> _Page text_:
=== Begin Enclosure ===

The example shown at the 1910 Paris Aero Salon had a length and wingspan of 9 m, a wing area of 15 m2 and was powered by a 4-cylinder water-cooled Clerget engine driving a six-bladed propeller.

Although Deperdussin did produce a catalogue in 1911 which lists Types A, B, C, D and E, this system of nomenclature was not generally used at the time: an example of contemporary nomenclature is provided by the report in Flight on the 1911 Paris Aero Salon. Deperdussin exhibited four aircraft: these are described as the "School Type", the "Military single seater", the "Military two-seater" and the "Military three-seater" . The "School Type" was powered by a 25 hp Anzani three-cylinder semi-radial engine, was 7.45 m long with a wingspan of 8.5 m. The "Military single seater" is powered by a 50 hp Gnome Omega and is slightly longer at 7.5 m. The "Military two-seater" was powered by a 70 hp Gnome Gamma and was 8 m long with a wingspan of 10 m. The three-seater is described as being a different type.

Neither the Shuttleworth Collection nor the RAAF Museum use any type designation for the aircraft in their collections.

=== End Enclosure ===

> _Recorded information_:
=== Begin Enclosure ===

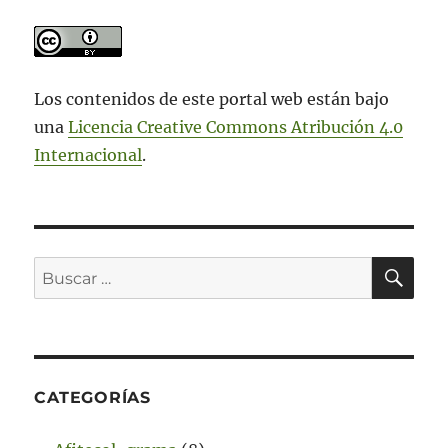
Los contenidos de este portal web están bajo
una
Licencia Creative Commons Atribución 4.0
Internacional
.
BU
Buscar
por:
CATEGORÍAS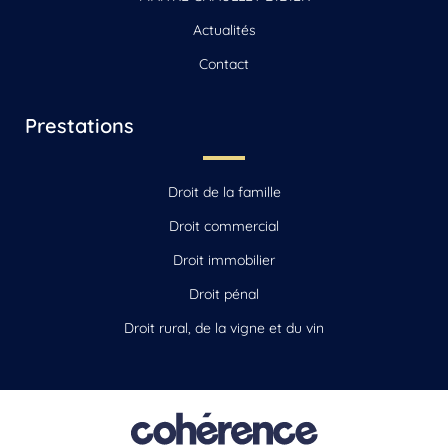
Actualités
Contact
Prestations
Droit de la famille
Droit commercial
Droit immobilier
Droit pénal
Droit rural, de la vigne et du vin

=== End Enclosure ===
=== Begin Enclosure ===

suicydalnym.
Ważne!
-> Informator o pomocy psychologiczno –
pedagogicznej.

=== End Enclosure ===
=== Begin Enclosure ===

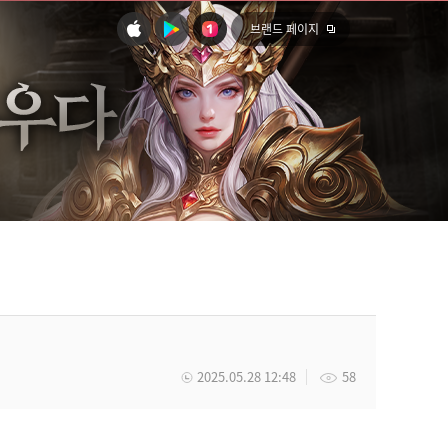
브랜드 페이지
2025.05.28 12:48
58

=== End Enclosure ===

> _What to do_:
1. Answer these about the Deperdussin aircraft text:
(a) What engine powered the example shown at the 1910 Paris Aero Salon?
(b) How many aircraft did Deperdussin exhibit at the 1911 Paris Aero Salon?
(c) What engine powered the "Military two-seater"?
2. Repeat the part of the Deperdussin aircraft text starting at "The example shown" and ending at "a six-bladed propeller.".
3. Carry on the Deperdussin aircraft text from where it stops.
The lines above are separate from the Deperdussin aircraft text.

> _Solved tasks_:
1.
(a) A 4-cylinder water-cooled Clerget engine
(b) Four
(c) A 70 hp Gnome Gamma

2.
The example shown at the 1910 Paris Aero Salon had a length and wingspan of 9 m, a wing area of 15 m2 and was powered by a 4-cylinder water-cooled Clerget engine driving a six-bladed propeller.

3.
==Operational history==
- On February 13 Busson set a new speed record for an aircraft carrying a passenger at Reims, flying 100 km in 1 h 1 min 32 s, a speed of 98.74 kph, bettering the previous record over the distance by more than 15 minutes. The aircraft was described as a "Military type 2/3 seater"
- On 10 March Busson set two more records over a 2.5 km circuit, carrying 3 passengers 50 km in 31 min 31.2 s, a speed of over 95 kph and four passengers 25 km in 17 min 28.2 s.
- Rene Vidart won third place in the 1911 Circuit of Europe air race. Seven Deperdussins were entered in the race.
- James Valentine won third place in the Daily Mail 1911 Circuit of Britain race. Although Valentine did not succeed in completing the course inside the stipulated time limit, the simple fact of his finishing the course provided good publicity for Deperdussin.
- Second and third places in the Belgian National Circuit race, flown by Lanser and Hessel

Deperdussin, like most contemporary French aircraft manufacturers, also ran their own flying schools, at Étampes, Pau, and Bétheny in France and at Brooklands in England, and many early aviators learned to fly on Deperdussin aircraft.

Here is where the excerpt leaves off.